ยป Keras API reference / Layers API / Attention layers / MultiHeadAttention layer

MultiHeadAttention layer

MultiHeadAttention class

tf.keras.layers.MultiHeadAttention(
    num_heads,
    key_dim,
    value_dim=None,
    dropout=0.0,
    use_bias=True,
    output_shape=None,
    attention_axes=None,
    kernel_initializer="glorot_uniform",
    bias_initializer="zeros",
    kernel_regularizer=None,
    bias_regularizer=None,
    activity_regularizer=None,
    kernel_constraint=None,
    bias_constraint=None,
    **kwargs
)

MultiHeadAttention layer.

This is an implementation of multi-headed attention based on "Attention is all you Need". If query, key, value are the same, then this is self-attention. Each timestep in query attends to the corresponding sequence in key, and returns a fixed-width vector.

This layer first projects query, key and value. These are (effectively) a list of tensors of length num_attention_heads, where the corresponding shapes are [batch_size, , key_dim], [batch_size, , key_dim], [batch_size, , value_dim].

Then, the query and key tensors are dot-producted and scaled. These are softmaxed to obtain attention probabilities. The value tensors are then interpolated by these probabilities, then concatenated back to a single tensor.

Finally, the result tensor with the last dimension as value_dim can take an linear projection and return.

Examples

Performs 1D cross-attention over two sequence inputs with an attention mask. Returns the additional attention weights over heads.

>>> layer = MultiHeadAttention(num_heads=2, key_dim=2)
>>> target = tf.keras.Input(shape=[8, 16])
>>> source = tf.keras.Input(shape=[4, 16])
>>> output_tensor, weights = layer(target, source,
...                                return_attention_scores=True)
>>> print(output_tensor.shape)
(None, 8, 16)
>>> print(weights.shape)
(None, 2, 8, 4)

Performs 2D self-attention over a 5D input tensor on axes 2 and 3.

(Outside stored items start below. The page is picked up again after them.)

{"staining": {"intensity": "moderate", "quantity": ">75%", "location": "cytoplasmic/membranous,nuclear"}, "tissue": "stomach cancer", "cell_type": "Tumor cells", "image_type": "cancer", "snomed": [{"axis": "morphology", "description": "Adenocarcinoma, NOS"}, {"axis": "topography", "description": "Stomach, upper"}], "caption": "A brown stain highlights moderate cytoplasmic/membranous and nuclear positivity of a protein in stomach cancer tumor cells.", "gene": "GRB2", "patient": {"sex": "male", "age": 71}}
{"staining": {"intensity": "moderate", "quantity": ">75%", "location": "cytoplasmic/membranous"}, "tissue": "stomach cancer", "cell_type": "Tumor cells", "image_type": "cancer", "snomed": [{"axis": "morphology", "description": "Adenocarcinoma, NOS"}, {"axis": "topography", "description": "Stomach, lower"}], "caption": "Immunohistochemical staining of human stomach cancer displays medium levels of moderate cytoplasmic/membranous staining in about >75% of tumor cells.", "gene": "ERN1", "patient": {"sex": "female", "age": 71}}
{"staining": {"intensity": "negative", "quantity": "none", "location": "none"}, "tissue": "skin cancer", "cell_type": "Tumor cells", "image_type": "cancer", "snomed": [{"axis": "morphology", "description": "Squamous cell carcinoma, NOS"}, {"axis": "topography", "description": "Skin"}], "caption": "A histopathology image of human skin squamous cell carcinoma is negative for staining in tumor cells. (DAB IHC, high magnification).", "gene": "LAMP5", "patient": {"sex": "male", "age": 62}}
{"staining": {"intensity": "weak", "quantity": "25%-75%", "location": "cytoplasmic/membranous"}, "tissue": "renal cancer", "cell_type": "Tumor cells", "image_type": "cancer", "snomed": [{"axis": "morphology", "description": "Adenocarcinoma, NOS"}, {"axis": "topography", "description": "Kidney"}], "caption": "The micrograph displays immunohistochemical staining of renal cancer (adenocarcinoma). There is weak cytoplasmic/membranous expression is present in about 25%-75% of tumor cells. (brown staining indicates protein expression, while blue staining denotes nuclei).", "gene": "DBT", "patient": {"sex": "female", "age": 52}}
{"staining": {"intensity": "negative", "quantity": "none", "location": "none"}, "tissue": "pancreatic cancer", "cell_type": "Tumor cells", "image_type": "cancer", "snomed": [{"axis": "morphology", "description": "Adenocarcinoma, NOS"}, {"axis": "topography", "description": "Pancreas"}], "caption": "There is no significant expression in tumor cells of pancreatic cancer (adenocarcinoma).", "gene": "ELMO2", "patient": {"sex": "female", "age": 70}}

>>> layer = MultiHeadAttention(num_heads=2, key_dim=2, attention_axes=(2, 3))
>>> input_tensor = tf.keras.Input(shape=[5, 3, 4, 16])
>>> output_tensor = layer(input_tensor, input_tensor)
>>> print(output_tensor.shape)
(None, 5, 3, 4, 16)

Arguments

  • num_heads: Number of attention heads.
  • key_dim: Size of each attention head for query and key.
  • value_dim: Size of each attention head for value.
  • dropout: Dropout probability.
  • use_bias: Boolean, whether the dense layers use bias vectors/matrices.
  • output_shape: The expected shape of an output tensor, besides the batch and sequence dims. If not specified, projects back to the key feature dim.
  • attention_axes: axes over which the attention is applied. None means attention over all axes, but batch, heads, and features.
  • kernel_initializer: Initializer for dense layer kernels.
  • bias_initializer: Initializer for dense layer biases.
  • kernel_regularizer: Regularizer for dense layer kernels.
  • bias_regularizer: Regularizer for dense layer biases.
  • activity_regularizer: Regularizer for dense layer activity.
  • kernel_constraint: Constraint for dense layer kernels.
  • bias_constraint: Constraint for dense layer kernels.

Call arguments

  • query: Query Tensor of shape [B, T, dim].
  • value: Value Tensor of shape [B, S, dim].
  • key: Optional key Tensor of shape [B, S, dim]. If not given, will use value for both key and value, which is the most common case.
  • attention_mask: a boolean mask of shape [B, T, S], that prevents attention to certain positions. The boolean mask specifies which query elements can attend to which key elements, 1 indicates attention and 0 indicates no attention. Broadcasting can happen for the missing batch dimensions and the head dimension.
  • return_attention_scores: A boolean to indicate whether the output should be attention output if True, or (attention_output, attention_scores) if False. Defaults to False.
  • training: Python boolean indicating whether the layer should behave in training mode (adding dropout) or in inference mode (no dropout). Defaults to either using the training mode of the parent layer/model, or False (inference) if there is no parent layer.

Returns

  • attention_output: The result of the computation, of shape [B, T, E], where T is for target sequence shapes and E is the query input last dimension if output_shape is None. Otherwise, the multi-head outputs are project to the shape specified by output_shape.
  • attention_scores: [Optional] multi-head attention coeffients over attention axes.